Opening doors for career advancement

In another example of limitations the federal funding carries, the refugee resettlement agencies cannot use those funds to provide services for refugees who have been in the U.S. longer than five years. When people first arrive, the focus is on getting a job—any job—to provide for basic needs while they get established in a new country and learn the language, the refugee resettlement agencies say. Many of the refugees, asylum seekers, and humanitarian parolees are also grappling with psychological (and sometimes physical) repercussions of the traumatic events that led them to leave their countries of origin.

After five years, “perhaps they’ve had a chance to learn more English,” says Flynn. “Maybe they feel healthy enough, mentally and physically, to start exploring the professional hopes and dreams they once had.” But that’s precisely when they “age out” of eligibility for federal funding and become disqualified for services through agencies such as LSS. Expenses may also rise as children grow up and head off to college or the family wishes to move to a bigger home.

“What I love about this program is the ability to work with clients when they’re ready to take that step,” says Hansen. “If they’re ready in year seven” after arrival, “we can have that conversation. If they came here as a young child, we can have that conversation.”

Benjamyn Deneen, RCDS program manager with JSS, worked with a client from the Democratic Republic of the Congo whose dream is to work for the United Nations providing medical care in refugee camps. JSS helped her navigate enrollment in the Edgewood College nursing program; by the time she completes her nursing degree, she’ll also be eligible to become a U.S. citizen. “Then she can pursue the Peace Corps, which seems like the most viable pathway to the UN,” says Deneen. “I would be very surprised if she doesn’t reach her goal.”

He’s working with another client, who had 30 years’ experience as a math teacher in Iran, to connect her with tutoring and assistant teaching opportunities so she can stay connected to teaching math even if she’s not fully licensed as a teacher yet.

Deneen says RCDS is helping to plug a labor gap that is ultimately hampering the state’s economic growth. “A lot of manufacturers are really struggling with access to labor,” he says. “They are operating at reduced capacity because they simply can’t staff their facilities.”

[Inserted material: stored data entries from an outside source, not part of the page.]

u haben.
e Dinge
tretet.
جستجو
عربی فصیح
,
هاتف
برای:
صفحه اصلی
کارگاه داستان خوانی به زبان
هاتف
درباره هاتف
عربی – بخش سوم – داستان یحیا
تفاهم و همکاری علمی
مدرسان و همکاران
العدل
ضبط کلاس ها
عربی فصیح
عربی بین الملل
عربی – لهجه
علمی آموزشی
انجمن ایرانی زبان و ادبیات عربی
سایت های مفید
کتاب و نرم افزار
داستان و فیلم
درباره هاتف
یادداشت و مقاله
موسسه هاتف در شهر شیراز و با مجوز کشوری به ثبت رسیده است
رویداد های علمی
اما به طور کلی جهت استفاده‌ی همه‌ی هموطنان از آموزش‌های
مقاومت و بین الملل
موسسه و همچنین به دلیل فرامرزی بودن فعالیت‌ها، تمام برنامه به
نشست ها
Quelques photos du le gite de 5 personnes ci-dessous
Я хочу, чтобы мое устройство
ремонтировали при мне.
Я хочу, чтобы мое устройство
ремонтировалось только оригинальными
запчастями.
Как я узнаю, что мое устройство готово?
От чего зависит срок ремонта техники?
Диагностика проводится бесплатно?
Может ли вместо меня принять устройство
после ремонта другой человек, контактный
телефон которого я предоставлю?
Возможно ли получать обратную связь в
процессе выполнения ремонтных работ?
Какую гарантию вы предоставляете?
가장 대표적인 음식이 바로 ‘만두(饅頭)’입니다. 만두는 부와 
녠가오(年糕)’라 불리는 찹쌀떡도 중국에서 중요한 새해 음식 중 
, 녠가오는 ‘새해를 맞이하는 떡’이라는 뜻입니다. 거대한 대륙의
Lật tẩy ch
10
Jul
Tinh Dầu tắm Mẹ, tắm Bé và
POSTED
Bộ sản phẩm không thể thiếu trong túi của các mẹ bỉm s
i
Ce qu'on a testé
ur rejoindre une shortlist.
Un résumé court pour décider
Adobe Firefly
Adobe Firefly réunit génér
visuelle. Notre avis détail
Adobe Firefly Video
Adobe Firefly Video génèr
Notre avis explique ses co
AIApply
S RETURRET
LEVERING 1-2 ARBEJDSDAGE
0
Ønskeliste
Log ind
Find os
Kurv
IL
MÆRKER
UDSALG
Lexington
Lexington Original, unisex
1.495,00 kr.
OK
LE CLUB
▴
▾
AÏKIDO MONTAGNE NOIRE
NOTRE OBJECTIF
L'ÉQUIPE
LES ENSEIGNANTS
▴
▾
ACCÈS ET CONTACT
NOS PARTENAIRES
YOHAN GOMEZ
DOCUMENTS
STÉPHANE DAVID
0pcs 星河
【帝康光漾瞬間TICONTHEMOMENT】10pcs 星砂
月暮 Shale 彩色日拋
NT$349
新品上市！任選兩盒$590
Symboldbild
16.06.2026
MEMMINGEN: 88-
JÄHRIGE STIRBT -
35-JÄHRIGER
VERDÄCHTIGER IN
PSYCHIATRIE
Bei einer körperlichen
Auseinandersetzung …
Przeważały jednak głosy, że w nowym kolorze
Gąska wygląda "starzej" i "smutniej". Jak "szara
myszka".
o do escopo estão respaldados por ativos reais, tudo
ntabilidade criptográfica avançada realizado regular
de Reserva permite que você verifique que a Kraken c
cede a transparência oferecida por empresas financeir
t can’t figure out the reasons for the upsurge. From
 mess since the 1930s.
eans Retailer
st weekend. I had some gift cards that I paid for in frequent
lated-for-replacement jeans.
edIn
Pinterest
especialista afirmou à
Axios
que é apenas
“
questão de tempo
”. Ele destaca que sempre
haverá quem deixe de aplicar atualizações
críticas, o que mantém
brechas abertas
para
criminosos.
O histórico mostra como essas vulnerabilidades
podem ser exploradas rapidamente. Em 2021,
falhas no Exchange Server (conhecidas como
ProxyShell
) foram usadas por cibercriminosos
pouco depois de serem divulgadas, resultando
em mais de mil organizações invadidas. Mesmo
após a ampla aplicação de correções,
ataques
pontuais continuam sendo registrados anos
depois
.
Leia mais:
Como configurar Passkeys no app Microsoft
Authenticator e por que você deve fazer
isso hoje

The refugee resettlement agencies talk to clients about the “ABCs” of employment: First find A job (any job), then find a Better job, and from there move into a Career. But if that path takes more than five years, refugees can find themselves at a dead end—or at least fumbling to find a path forward in their chosen field. By lifting the five-year time limit, RCDS helps the agencies live up to their wish to support clients through not just steps A and B but C as well. Says Deneen: “Entry-level employment feels more dignified when you know this is step 1 of 10 or even 100.”

The agency has promoted the new initiative primarily through word of mouth, counting on existing clients to spread the word in their families and communities—and in some cases reaching out to past clients who recently timed out of eligibility or are otherwise good candidates for the services. From July 2022 through September 2023, the initiative provided 218 people with services including on-the-job training, vocational training, employability assessments, referrals to job opportunities, assisting with job searches, and skills recertification. As of September 2023, the program had helped 77 different people start new jobs, with 74 of them still employed at the time of reporting.

“At the end of the day, people want to be engaged in their work,” says WEDC Secretary and CEO Missy Hughes. “’We’re thrilled to hear that the flexibility of this new funding source has helped more people achieve the pride of self-sufficiency through fulfilling employment.

“Immigrants are the foundation of a diverse and vibrant society,” Hughes continued. “We are pleased that this partnership is helping refugees to become more integrated in our Wisconsin communities and helping to meet a workforce need in the process.”